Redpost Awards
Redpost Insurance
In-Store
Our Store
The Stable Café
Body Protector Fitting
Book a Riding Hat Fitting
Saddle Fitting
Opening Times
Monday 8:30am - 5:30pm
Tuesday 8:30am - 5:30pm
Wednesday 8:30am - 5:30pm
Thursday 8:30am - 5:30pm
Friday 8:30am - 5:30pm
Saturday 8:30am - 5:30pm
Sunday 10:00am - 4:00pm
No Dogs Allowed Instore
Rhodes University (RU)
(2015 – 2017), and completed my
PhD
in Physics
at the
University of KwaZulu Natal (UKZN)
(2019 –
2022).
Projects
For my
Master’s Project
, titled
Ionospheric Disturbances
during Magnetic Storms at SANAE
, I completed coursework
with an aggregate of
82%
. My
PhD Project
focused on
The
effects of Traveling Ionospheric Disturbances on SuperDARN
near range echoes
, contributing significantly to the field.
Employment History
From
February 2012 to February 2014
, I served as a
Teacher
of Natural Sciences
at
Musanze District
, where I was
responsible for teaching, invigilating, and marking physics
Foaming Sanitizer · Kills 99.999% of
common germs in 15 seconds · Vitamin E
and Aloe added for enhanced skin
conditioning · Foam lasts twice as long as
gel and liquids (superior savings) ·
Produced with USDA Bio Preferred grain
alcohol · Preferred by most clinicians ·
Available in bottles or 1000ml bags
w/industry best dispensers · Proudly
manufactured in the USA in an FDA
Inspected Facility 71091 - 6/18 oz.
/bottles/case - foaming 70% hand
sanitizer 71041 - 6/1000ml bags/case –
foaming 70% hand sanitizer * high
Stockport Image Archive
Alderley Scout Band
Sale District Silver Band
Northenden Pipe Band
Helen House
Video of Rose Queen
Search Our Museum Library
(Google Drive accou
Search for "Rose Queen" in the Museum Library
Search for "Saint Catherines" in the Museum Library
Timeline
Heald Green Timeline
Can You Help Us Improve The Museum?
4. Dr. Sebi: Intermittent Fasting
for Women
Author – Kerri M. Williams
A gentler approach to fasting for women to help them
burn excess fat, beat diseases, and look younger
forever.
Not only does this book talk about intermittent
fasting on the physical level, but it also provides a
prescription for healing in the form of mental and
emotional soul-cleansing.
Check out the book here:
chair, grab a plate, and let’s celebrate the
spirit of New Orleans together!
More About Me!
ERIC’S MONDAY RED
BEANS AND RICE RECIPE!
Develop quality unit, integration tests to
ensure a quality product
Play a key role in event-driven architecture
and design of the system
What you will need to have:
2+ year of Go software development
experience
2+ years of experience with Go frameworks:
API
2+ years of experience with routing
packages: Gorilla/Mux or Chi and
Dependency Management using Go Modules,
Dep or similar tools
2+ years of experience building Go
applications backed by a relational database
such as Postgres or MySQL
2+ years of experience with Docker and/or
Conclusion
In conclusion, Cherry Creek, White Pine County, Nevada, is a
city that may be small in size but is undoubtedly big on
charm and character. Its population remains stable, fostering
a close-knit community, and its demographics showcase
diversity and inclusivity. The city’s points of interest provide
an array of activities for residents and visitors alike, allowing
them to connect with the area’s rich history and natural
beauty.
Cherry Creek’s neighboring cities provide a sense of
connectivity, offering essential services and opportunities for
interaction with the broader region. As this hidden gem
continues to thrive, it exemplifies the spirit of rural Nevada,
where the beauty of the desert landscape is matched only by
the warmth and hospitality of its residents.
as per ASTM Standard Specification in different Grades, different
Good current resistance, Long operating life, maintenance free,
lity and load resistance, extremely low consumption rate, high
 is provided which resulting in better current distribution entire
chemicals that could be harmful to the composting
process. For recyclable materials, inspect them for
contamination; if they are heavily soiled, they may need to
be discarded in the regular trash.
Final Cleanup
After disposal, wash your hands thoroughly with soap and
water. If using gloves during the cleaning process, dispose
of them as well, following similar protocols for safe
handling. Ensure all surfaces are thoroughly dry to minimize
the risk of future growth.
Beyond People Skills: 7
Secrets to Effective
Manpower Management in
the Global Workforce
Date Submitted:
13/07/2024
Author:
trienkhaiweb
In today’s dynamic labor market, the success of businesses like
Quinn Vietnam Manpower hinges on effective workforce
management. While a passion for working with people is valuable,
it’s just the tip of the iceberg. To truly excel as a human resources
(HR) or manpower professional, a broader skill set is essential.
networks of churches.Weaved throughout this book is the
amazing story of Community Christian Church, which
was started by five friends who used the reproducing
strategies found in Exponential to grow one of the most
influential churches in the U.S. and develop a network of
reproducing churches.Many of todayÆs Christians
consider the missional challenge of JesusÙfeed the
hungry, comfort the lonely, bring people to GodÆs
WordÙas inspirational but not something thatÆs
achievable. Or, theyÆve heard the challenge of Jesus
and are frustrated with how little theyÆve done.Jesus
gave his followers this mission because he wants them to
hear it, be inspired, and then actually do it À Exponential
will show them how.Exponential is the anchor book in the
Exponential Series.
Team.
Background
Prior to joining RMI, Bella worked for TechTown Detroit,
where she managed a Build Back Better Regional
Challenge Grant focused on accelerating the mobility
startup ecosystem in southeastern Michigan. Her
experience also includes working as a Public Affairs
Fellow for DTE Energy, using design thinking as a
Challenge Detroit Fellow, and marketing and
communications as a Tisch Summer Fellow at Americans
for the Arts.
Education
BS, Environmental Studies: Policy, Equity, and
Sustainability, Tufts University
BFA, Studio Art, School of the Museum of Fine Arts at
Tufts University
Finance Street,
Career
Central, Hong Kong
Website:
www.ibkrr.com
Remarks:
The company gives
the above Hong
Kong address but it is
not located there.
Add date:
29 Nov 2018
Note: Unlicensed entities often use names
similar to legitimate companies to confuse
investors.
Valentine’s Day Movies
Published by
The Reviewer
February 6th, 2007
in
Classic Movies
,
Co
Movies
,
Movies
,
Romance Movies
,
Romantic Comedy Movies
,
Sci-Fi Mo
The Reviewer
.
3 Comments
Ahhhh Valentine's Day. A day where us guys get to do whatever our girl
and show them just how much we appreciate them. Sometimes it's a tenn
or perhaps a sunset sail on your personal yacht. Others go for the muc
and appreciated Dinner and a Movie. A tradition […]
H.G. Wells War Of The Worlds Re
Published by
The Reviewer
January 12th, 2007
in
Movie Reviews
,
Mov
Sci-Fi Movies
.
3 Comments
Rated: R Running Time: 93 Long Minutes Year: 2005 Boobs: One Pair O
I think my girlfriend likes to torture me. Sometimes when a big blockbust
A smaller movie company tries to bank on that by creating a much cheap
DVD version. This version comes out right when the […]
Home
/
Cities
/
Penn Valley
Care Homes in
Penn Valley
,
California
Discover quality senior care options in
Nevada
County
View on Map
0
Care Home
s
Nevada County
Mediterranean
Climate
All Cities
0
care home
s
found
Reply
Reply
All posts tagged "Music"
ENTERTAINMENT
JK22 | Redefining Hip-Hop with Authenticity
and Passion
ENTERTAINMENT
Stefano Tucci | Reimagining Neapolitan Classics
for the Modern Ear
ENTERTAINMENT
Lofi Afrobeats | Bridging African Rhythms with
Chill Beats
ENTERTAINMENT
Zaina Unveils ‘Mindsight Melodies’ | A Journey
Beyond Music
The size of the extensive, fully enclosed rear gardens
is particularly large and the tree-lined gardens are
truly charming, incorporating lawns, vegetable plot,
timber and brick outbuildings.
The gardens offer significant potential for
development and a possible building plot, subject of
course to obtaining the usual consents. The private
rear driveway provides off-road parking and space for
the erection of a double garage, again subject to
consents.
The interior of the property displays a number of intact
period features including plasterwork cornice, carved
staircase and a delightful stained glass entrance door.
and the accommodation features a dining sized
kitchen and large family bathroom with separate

(Exercise description)
Would you copy, unchanged, the stretch of the records above that begins at the line containing "sanitizer 71041 - 6/1000ml bags/case –" and ends at the line containing "such as Postgres or MySQL", and only that?

(Answer space)
sanitizer 71041 - 6/1000ml bags/case –
foaming 70% hand sanitizer * high
Stockport Image Archive
Alderley Scout Band
Sale District Silver Band
Northenden Pipe Band
Helen House
Video of Rose Queen
Search Our Museum Library
(Google Drive accou
Search for "Rose Queen" in the Museum Library
Search for "Saint Catherines" in the Museum Library
Timeline
Heald Green Timeline
Can You Help Us Improve The Museum?
4. Dr. Sebi: Intermittent Fasting
for Women
Author – Kerri M. Williams
A gentler approach to fasting for women to help them
burn excess fat, beat diseases, and look younger
forever.
Not only does this book talk about intermittent
fasting on the physical level, but it also provides a
prescription for healing in the form of mental and
emotional soul-cleansing.
Check out the book here:
chair, grab a plate, and let’s celebrate the
spirit of New Orleans together!
More About Me!
ERIC’S MONDAY RED
BEANS AND RICE RECIPE!
Develop quality unit, integration tests to
ensure a quality product
Play a key role in event-driven architecture
and design of the system
What you will need to have:
2+ year of Go software development
experience
2+ years of experience with Go frameworks:
API
2+ years of experience with routing
packages: Gorilla/Mux or Chi and
Dependency Management using Go Modules,
Dep or similar tools
2+ years of experience building Go
applications backed by a relational database
such as Postgres or MySQL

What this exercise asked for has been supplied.